Harry is so confident in his movements and when Zayn rests his hands on his chest he can feel wiry muscle moving under his shirt. To be held by strong arms, to feel the flat planes of a man's chest against his own, it's all he can think of lying awake late at night. In a moment like this he can barely breathe with how much want is pounding through his veins. Harry's neck is athletic, a strong column that contains a pulse that Zayn hopes is beating as fast as his. He wants to taste it, to taste Harry’s skin with his lips and his tongue. To map the contours of his ribs, to kiss the inside of his knees, the soles of his feet. He wants to know all of him. As they sway, off the beat of the music, he feels increasingly desperate. He feels like he wants to crawl inside Harry’s chest, hold his heart in his hands, pry apart his bones until Harry is as exposed as Zayn feels.

He decides to be brave.

‘I want you’ he breathes into Harry’s ear.

Harry looks a little startled, but pleased.

‘Urgh, yes’ he groans and releases Zayn from his hold, grabbing his hand instead, pulling him towards the door.

 

 

In the early hours of the sixth day after his wife left, Zayn finds himself being pressed against the grimy wall of a secluded alleyway as Harry presses urgent kisses to his cheeks.

He punctuates them with murmurs, ‘so beautiful’ and ‘so perfect’.

It’s intoxicating.

Zayn wants to regain some control, he feels like he’s loosing his grip. So he takes Harry’s face in his hands, brushes his thumbs over his cheeks, feels the faint brush of stubble under them. He kisses him deeply, franticly. Moves his hands to Harry’s sides, feels the curve of his body as it narrows into his hips, his compact arse under his palms.

He’d feel embarrassed about how out of his mind he feels, expect that Harry seems to feel the same way. Zayn wonders if he also doesn’t get to do this very often, or even if he’s ever done this before. But then Harry lowers himself to his knees, and undoes Zayn’s trousers, pulls his dick out of his underwear. It's a practiced move, Harry's hands are careful and precise as he grips the base of Zayn's cock with his fist. Zayn's mind goes blank with anticipation.

As Harry takes him into his mouth, groaning a little at the feel of it, Zayn scrabbles at the wall, clutches a drainpipe with one hand to support himself. His knees feel weak. Harry’s purposeful and hot, his slick warm mouth in contrast with the muggy London night.

He doesn’t want Harry on his knees though, he wants to be able to look him in his eyes. To lose control while being completely honest with someone, even if only for a moment. He pulls Harry up by the collar of his shirt and kisses him while unbuttoning his fly. He grips Harry’s cock with a firm hand, it’s so hard and Harry pushes his hips forward, straining for friction. They gasp into each others mouths, use tongues to kiss loosely and hotly. Zayn can feel his orgasm building, the rush towards release. He knows Harry feels the same, he's panting with exertion.

When Zayn comes it feels like he’s shattering.

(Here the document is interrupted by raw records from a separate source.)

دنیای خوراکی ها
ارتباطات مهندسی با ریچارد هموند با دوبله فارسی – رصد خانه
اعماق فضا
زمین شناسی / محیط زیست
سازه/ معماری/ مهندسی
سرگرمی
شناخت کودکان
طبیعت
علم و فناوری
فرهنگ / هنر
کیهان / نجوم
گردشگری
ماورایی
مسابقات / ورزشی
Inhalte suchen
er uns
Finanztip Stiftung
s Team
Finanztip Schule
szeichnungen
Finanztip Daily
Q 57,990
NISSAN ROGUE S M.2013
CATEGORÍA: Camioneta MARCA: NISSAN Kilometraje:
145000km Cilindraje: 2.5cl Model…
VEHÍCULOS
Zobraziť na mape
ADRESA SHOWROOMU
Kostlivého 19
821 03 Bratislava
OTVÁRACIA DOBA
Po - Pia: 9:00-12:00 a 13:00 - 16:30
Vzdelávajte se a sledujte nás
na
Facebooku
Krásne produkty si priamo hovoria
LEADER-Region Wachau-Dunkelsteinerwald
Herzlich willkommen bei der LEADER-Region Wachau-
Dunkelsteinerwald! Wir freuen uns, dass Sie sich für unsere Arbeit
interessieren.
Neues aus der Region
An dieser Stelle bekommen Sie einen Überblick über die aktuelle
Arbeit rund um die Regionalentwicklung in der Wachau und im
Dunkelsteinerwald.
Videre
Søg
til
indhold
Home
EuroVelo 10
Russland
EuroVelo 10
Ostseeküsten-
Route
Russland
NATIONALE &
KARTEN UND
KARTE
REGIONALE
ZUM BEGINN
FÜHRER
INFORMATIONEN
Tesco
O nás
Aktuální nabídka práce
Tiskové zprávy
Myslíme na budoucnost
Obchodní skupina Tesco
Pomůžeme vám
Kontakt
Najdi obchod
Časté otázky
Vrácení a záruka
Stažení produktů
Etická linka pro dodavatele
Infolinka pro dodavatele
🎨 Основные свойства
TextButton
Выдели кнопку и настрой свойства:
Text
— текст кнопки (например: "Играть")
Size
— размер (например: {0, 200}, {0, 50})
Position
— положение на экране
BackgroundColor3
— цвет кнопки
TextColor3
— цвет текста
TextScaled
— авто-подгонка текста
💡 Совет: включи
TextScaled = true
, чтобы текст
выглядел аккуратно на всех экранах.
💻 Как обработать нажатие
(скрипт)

He doesn’t close his eyes, he watches Harry come undone as Harry watches him.

They kiss softly as they recover, gently presses of swollen lips. Zayn feels raw. He denies himself and denies himself, and when he finally allows himself to feel, to open his heart to someone he really wants, the relief of it is like a tidal wave. As he looks at Harry’s face, the masculinity of his throat and the strength of his jaw, he feels his heart flood. He can’t help it.

He falls in love so easily.

 

 

Seven days after his wife leaves and Zayn sets about taking the memory of Harry and pressing it into a corner of his mind where it won’t bother him, it won’t tempt him. He knows he won’t see him again.

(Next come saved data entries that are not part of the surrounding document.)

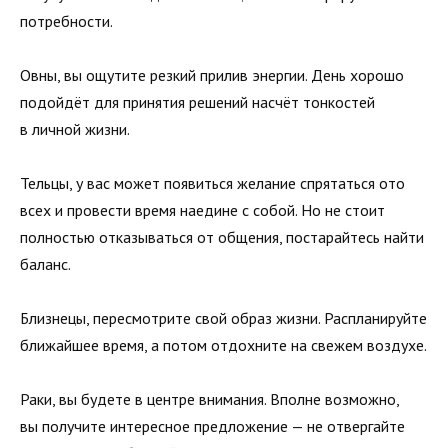
потребности.
Овны, вы ощутите резкий прилив энергии. День хорошо
подойдёт для принятия решений насчёт тонкостей
в личной жизни.
Тельцы, у вас может появиться желание спрятаться ото
всех и провести время наедине с собой. Но не стоит
полностью отказываться от общения, постарайтесь найти
баланс.
Близнецы, пересмотрите свой образ жизни. Распланируйте
ближайшее время, а потом отдохните на свежем воздухе.
Раки, вы будете в центре внимания. Вполне возможно,
вы получите интересное предложение — не отвергайте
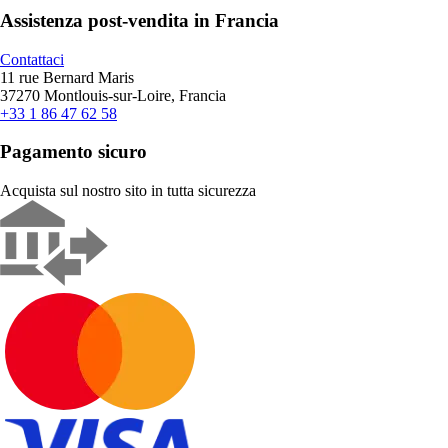
Assistenza post-vendita in Francia
Contattaci
11 rue Bernard Maris
37270 Montlouis-sur-Loire, Francia
+33 1 86 47 62 58
Pagamento sicuro
Acquista sul nostro sito in tutta sicurezza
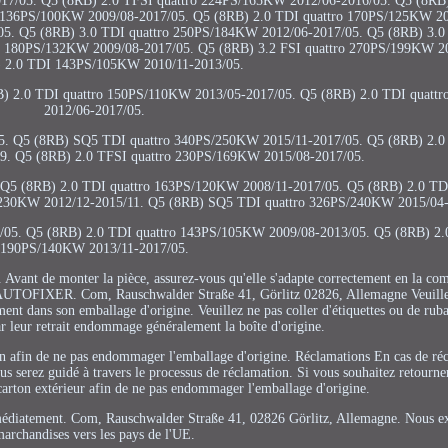
17/05. Q5 (8RB) 2.0 TFSI quattro 224PS/165KW 2012/06-2016/05. Q5 (8RB
 136PS/100KW 2009/08-2017/05. Q5 (8RB) 2.0 TDI quattro 170PS/125KW 20
5. Q5 (8RB) 3.0 TDI quattro 250PS/184KW 2012/06-2017/05. Q5 (8RB) 3.0 
o 180PS/132KW 2009/08-2017/05. Q5 (8RB) 3.2 FSI quattro 270PS/199KW 20
 2.0 TDI 143PS/105KW 2010/11-2013/05.
) 2.0 TDI quattro 150PS/110KW 2013/05-2017/05. Q5 (8RB) 2.0 TDI quatt
2012/06-2017/05.
5. Q5 (8RB) SQ5 TDI quattro 340PS/250KW 2015/11-2017/05. Q5 (8RB) 2.0 
. Q5 (8RB) 2.0 TFSI quattro 230PS/169KW 2015/08-2017/05.
 Q5 (8RB) 2.0 TDI quattro 163PS/120KW 2008/11-2017/05. Q5 (8RB) 2.0 
/230KW 2012/12-2015/11. Q5 (8RB) SQ5 TDI quattro 326PS/240KW 2015/04-
05. Q5 (8RB) 2.0 TDI quattro 143PS/105KW 2009/08-2013/05. Q5 (8RB) 2.0
190PS/140KW 2013/11-2017/05.
nt de monter la pièce, assurez-vous qu'elle s'adapte correctement en la com
ur: AUTOFIXER. Com, Rauschwalder Straße 41, Görlitz 02826, Allemagne Veuille
nt dans son emballage d'origine. Veuillez ne pas coller d'étiquettes ou de ruba
ar leur retrait endommage généralement la boîte d'origine.
tion afin de ne pas endommager l'emballage d'origine. Réclamations En cas de ré
 serez guidé à travers le processus de réclamation. Si vous souhaitez retourner 
 carton extérieur afin de ne pas endommager l'emballage d'origine.
immédiatement. Com, Rauschwalder Straße 41, 02826 Görlitz, Allemagne. Nous e
archandises vers les pays de l'UE.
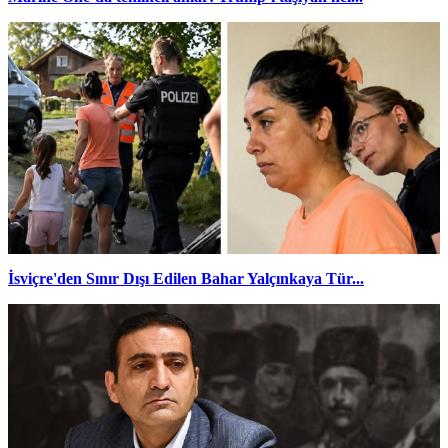
İsviçre'den Sınır Dışı Edilen Bahar Yalçınkaya Tür...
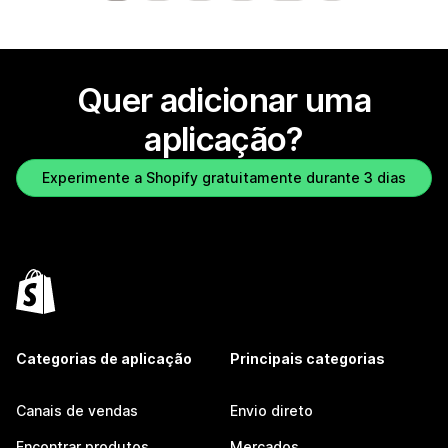
Quer adicionar uma
aplicação?
Experimente a Shopify gratuitamente durante 3 dias
Categorias de aplicação
Principais categorias
Canais de vendas
Envio direto
Encontrar produtos
Mercados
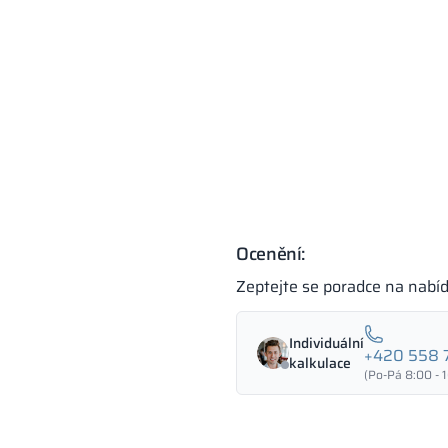
Ocenění:
Zeptejte se poradce na nabí
Individuální
+420 558 
kalkulace
(Po-Pá 8:00 - 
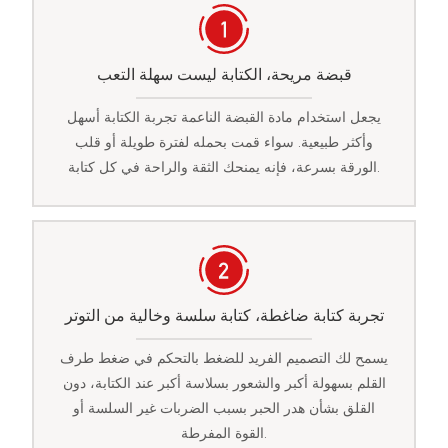
قبضة مريحة، الكتابة ليست سهلة التعب
يجعل استخدام مادة القبضة الناعمة تجربة الكتابة أسهل
وأكثر طبيعية. سواء قمت بحمله لفترة طويلة أو قلب
الورقة بسرعة، فإنه يمنحك الثقة والراحة في كل كتابة.
تجربة كتابة ضاغطة، كتابة سلسة وخالية من التوتر
يسمح لك التصميم الفريد للضغط بالتحكم في ضغط طرف
القلم بسهولة أكبر والشعور بسلاسة أكبر عند الكتابة، دون
القلق بشأن هدر الحبر بسبب الضربات غير السلسة أو
القوة المفرطة.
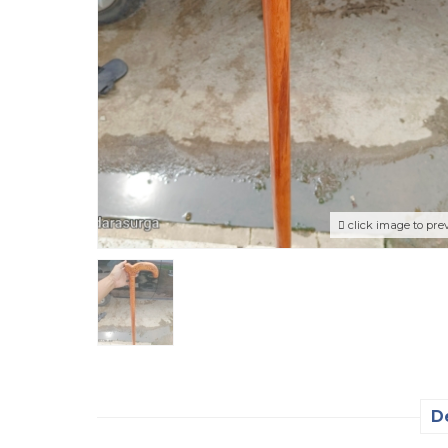
click image to pre
D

His wife will be home the day after tomorrow and life will go back to normal. He'll settle into the cosy routine they've built. He’ll be a good husband. He’ll be a good father. He won’t let his own father down, the man who’s worked so hard for Zayn, years of night shifts in a factory thousands of miles away from home. To provide a chance for his son who risks everything because he’s broken. Because he can’t be the person he wishes he could be.

And Harry will become just another faded postcard, pressed between the pages of a rarely read book.